▶ _TASK DETAILS_: Lines to return, exactly: from the line with "part: (404, 163) -> (467, 189), added" to the line with "line: (424, 483) -> (490, 559), removed" in the entries below, both included.

EXTRACTED DATA START

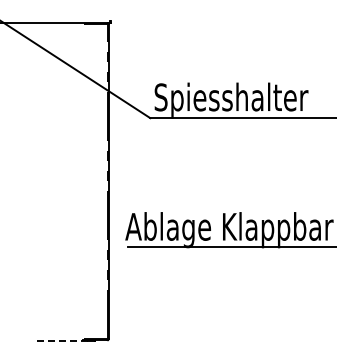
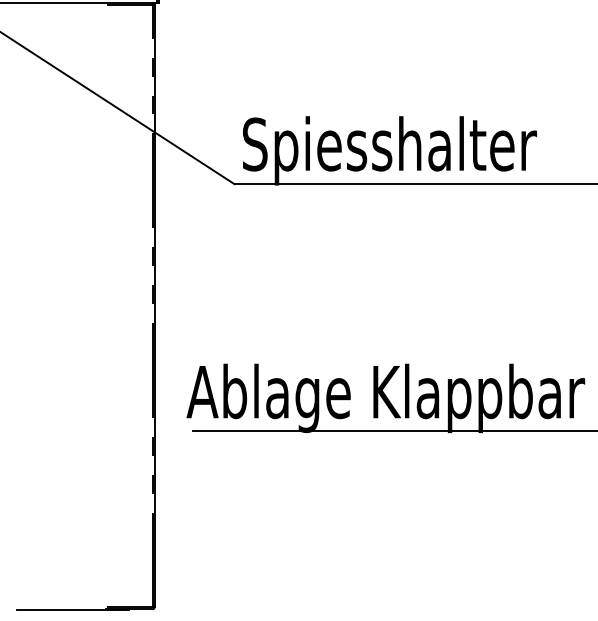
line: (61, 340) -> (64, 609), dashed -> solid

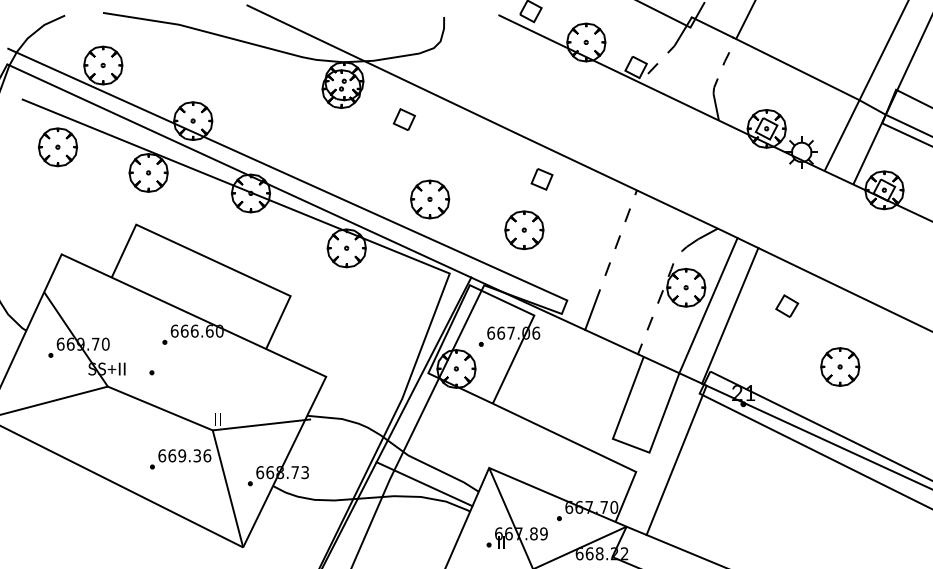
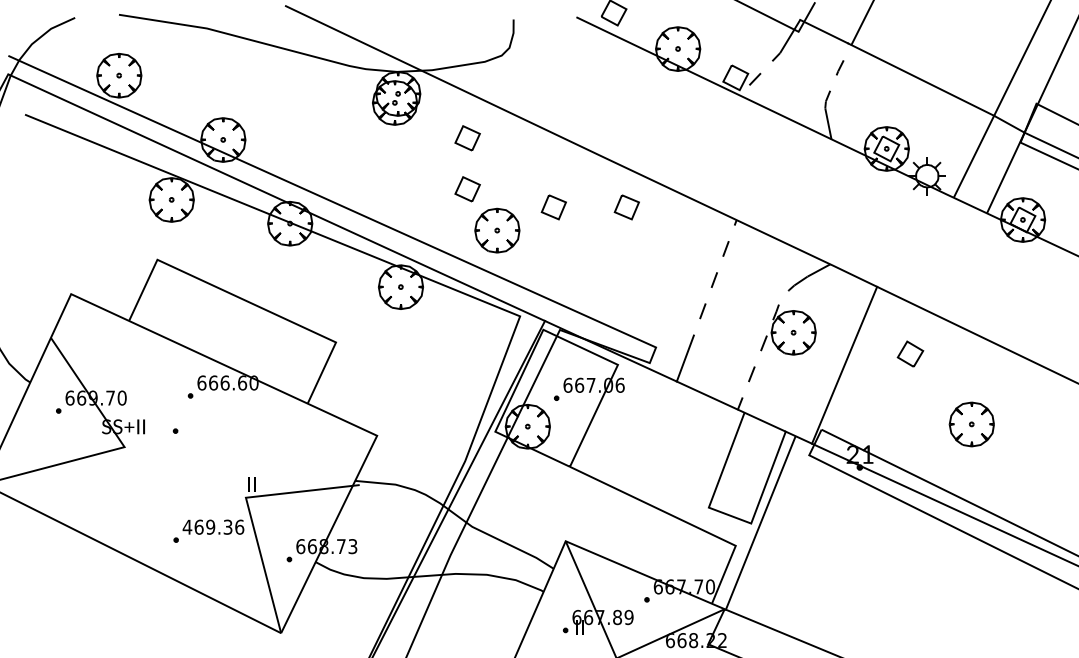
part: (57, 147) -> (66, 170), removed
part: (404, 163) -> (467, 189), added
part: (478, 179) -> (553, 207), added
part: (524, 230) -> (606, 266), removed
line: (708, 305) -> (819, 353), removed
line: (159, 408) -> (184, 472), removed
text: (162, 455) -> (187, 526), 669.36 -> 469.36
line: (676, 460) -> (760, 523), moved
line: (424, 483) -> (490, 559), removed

EXTRACTED DATA END
EXTRACTED DATA START

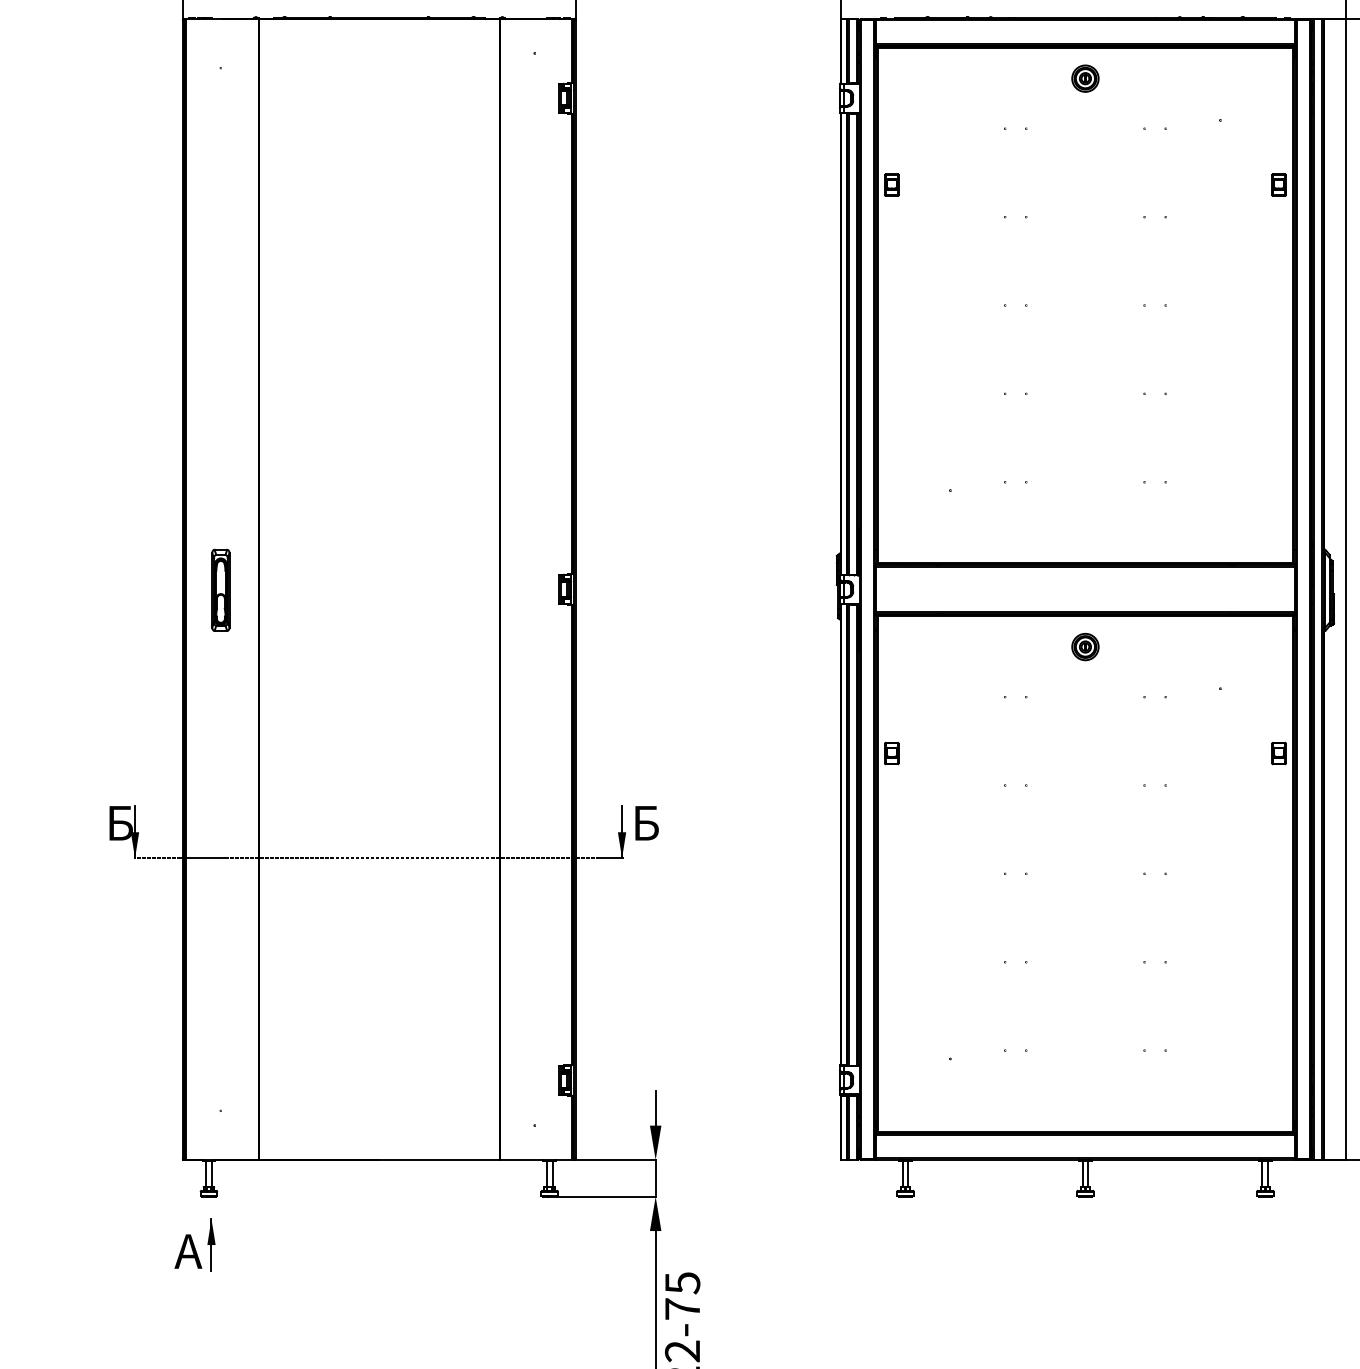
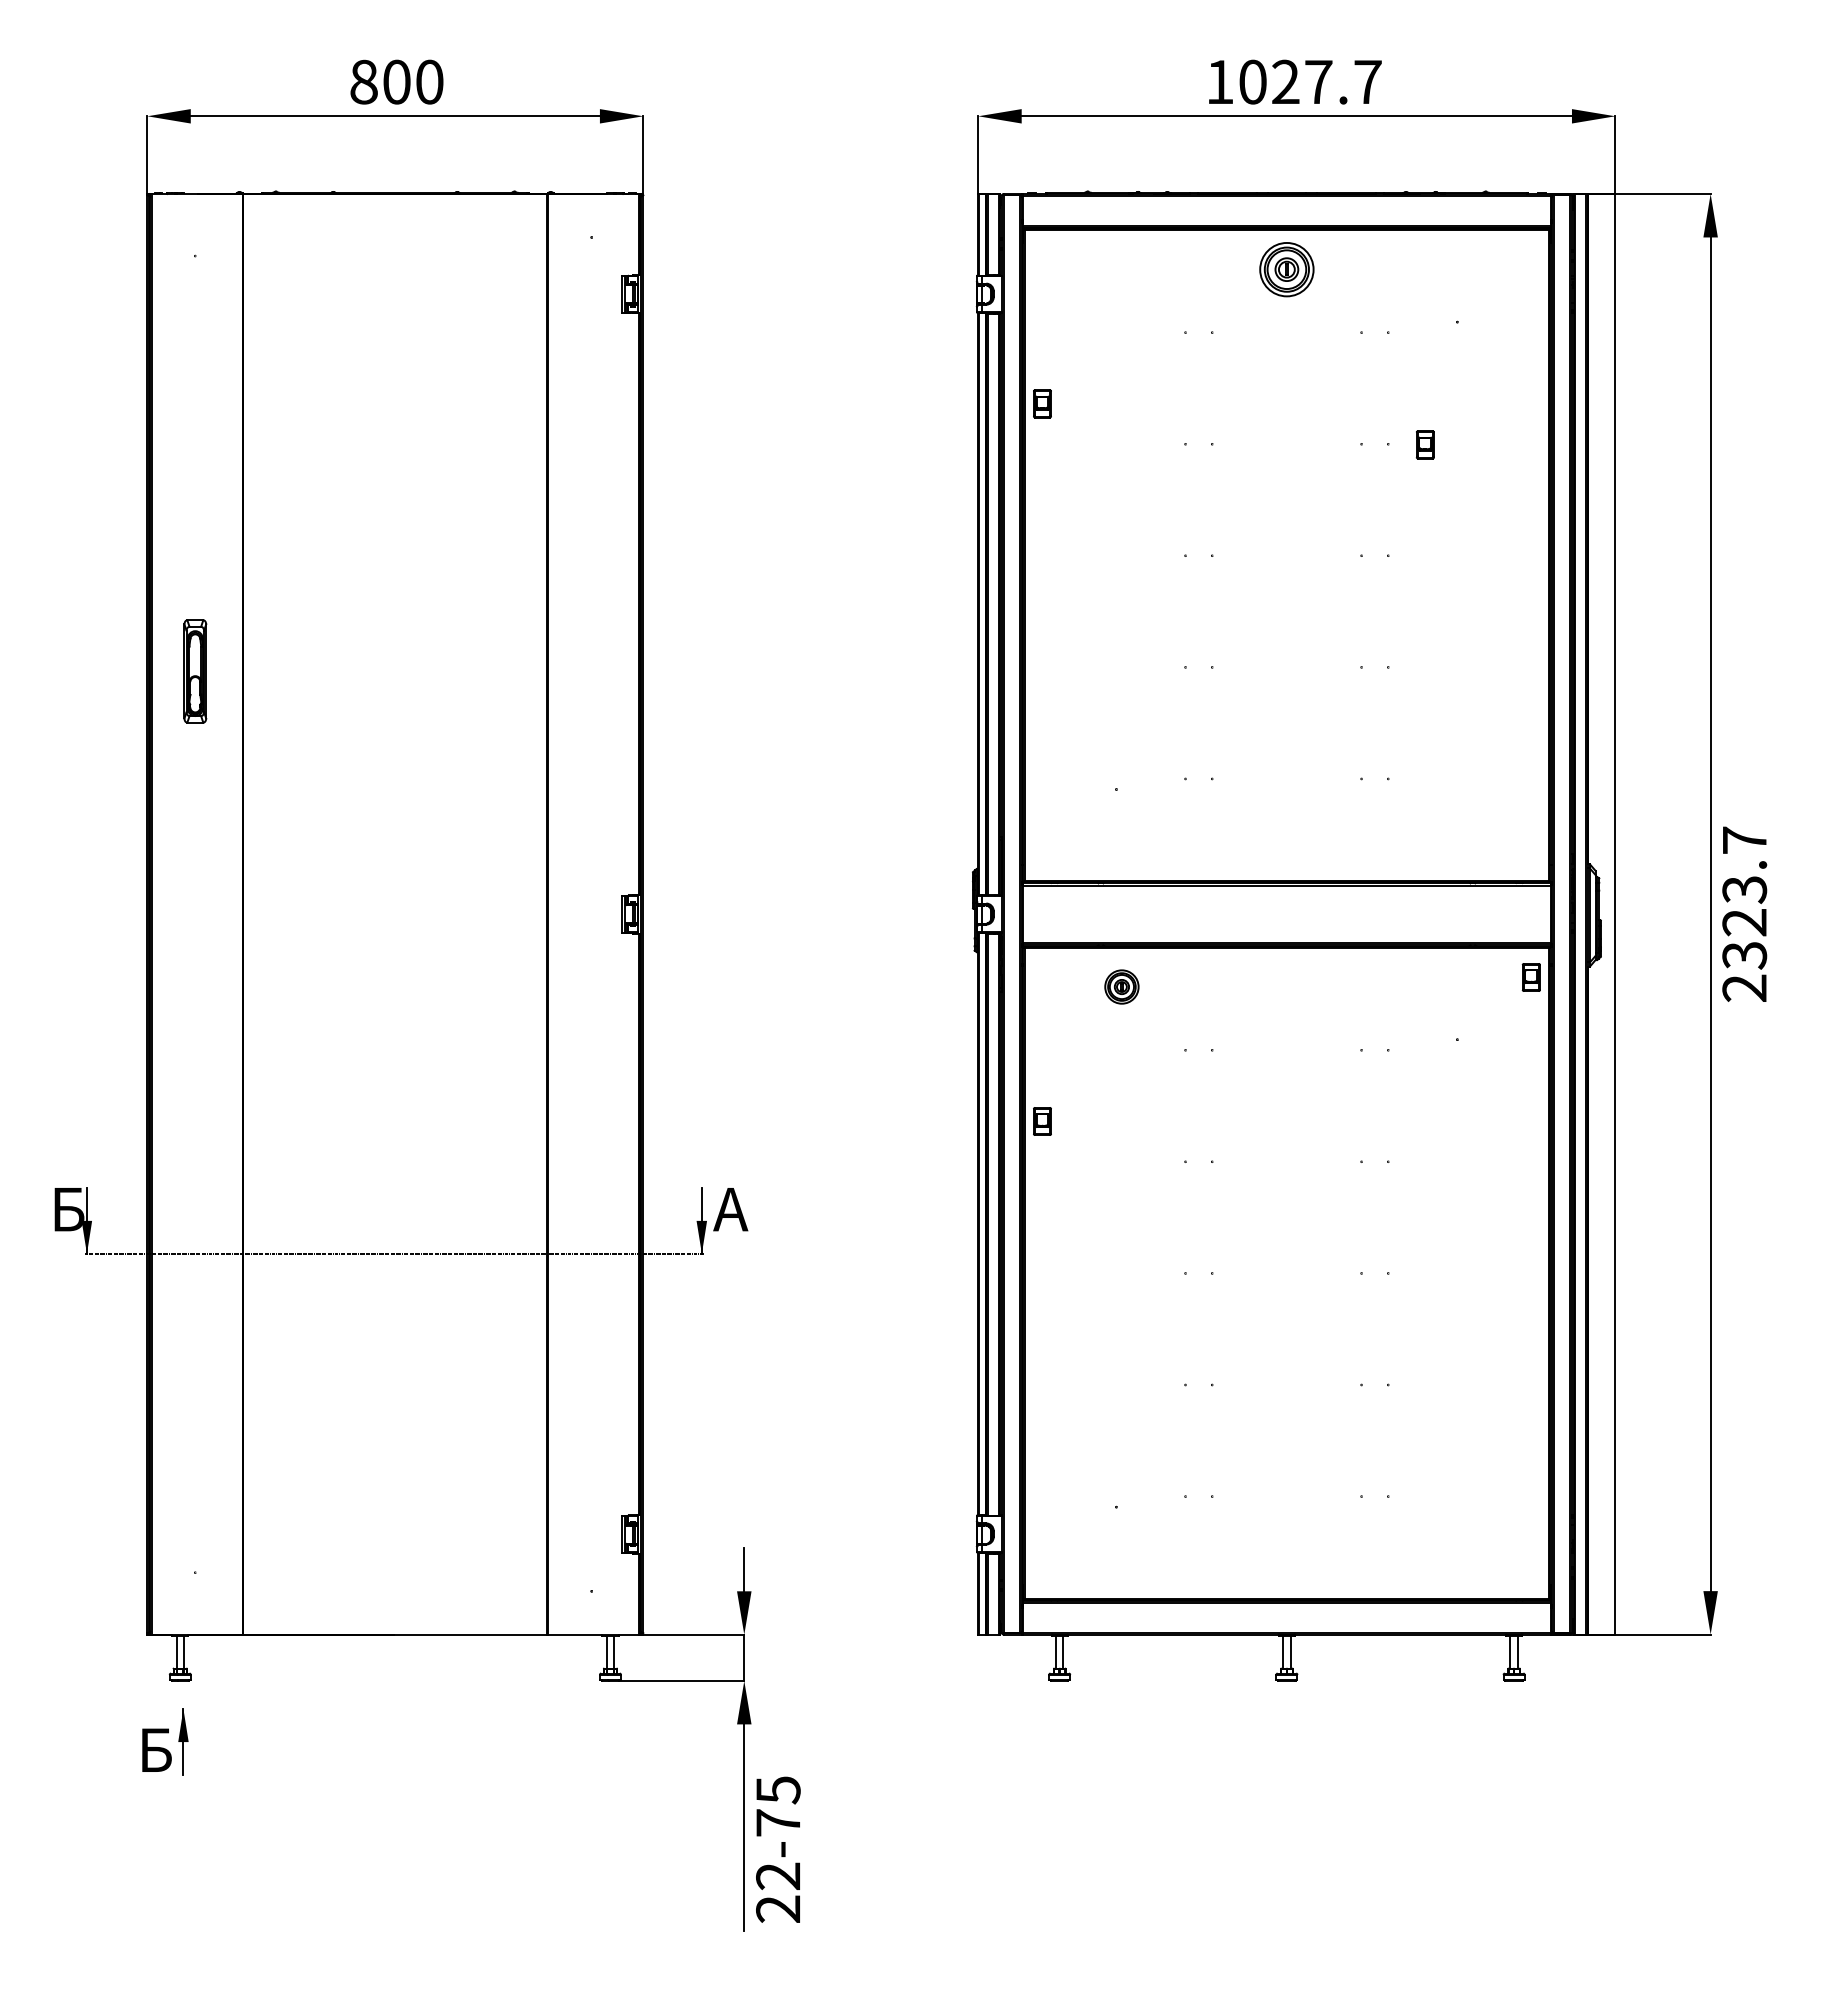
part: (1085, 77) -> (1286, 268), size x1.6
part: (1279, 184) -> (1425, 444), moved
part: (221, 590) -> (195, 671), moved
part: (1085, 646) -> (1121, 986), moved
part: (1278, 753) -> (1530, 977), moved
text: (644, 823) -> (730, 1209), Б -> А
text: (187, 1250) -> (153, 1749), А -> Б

EXTRACTED DATA END
EXTRACTED DATA START

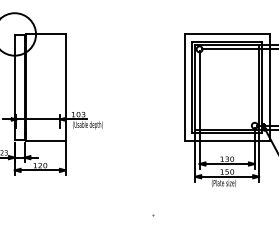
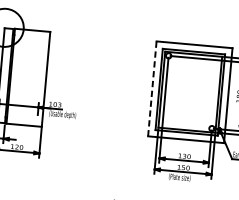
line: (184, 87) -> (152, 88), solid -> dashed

EXTRACTED DATA END

▶ _OUTPUT OF THE TASK_:
part: (404, 163) -> (467, 189), added
part: (478, 179) -> (553, 207), added
part: (524, 230) -> (606, 266), removed
line: (708, 305) -> (819, 353), removed
line: (159, 408) -> (184, 472), removed
text: (162, 455) -> (187, 526), 669.36 -> 469.36
line: (676, 460) -> (760, 523), moved
line: (424, 483) -> (490, 559), removed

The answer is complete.